Your task → Show every line in the records below that contains the word "picture".

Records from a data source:
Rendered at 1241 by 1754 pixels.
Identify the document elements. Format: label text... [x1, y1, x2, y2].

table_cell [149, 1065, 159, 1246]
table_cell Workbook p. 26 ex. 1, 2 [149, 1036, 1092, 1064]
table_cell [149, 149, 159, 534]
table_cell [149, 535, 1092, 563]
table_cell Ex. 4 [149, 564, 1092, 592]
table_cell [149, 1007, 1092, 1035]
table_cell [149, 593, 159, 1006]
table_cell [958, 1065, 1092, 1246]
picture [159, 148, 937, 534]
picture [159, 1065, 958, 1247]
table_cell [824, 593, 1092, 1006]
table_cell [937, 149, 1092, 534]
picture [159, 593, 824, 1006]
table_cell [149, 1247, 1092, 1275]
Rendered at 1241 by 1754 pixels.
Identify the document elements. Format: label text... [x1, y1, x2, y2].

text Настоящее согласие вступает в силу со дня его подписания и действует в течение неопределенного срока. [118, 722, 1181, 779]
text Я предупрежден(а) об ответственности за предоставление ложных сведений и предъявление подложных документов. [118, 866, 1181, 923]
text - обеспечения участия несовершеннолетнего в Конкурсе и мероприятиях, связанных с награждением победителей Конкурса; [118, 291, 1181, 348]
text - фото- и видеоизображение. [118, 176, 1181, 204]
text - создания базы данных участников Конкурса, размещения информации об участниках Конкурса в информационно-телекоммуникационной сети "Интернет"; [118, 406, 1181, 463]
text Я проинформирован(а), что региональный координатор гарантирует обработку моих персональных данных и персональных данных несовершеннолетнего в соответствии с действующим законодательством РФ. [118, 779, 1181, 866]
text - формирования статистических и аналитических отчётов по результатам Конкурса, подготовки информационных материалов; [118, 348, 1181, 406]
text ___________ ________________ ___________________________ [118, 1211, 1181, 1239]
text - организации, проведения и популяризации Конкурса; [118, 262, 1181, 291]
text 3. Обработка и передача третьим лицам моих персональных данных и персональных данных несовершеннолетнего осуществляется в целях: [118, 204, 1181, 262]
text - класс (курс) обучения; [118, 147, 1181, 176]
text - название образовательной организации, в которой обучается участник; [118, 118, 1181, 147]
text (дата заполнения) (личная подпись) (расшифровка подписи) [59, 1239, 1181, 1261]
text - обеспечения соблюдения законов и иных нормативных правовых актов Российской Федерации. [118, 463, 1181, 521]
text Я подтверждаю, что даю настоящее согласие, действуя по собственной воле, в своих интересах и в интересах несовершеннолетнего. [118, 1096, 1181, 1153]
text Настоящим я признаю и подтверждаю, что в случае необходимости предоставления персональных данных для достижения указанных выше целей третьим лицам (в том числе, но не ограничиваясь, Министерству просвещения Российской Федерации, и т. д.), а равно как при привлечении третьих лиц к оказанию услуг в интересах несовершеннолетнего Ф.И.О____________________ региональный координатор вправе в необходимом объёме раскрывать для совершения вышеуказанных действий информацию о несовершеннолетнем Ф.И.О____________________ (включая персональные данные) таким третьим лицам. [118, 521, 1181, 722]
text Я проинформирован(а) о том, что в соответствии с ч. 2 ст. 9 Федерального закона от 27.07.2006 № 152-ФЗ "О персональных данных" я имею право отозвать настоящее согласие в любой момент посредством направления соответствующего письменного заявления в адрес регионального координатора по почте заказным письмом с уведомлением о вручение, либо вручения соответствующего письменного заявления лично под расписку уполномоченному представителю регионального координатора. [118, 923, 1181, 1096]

Exercise solution →
picture [159, 148, 937, 534]
picture [159, 1065, 958, 1247]
picture [159, 593, 824, 1006]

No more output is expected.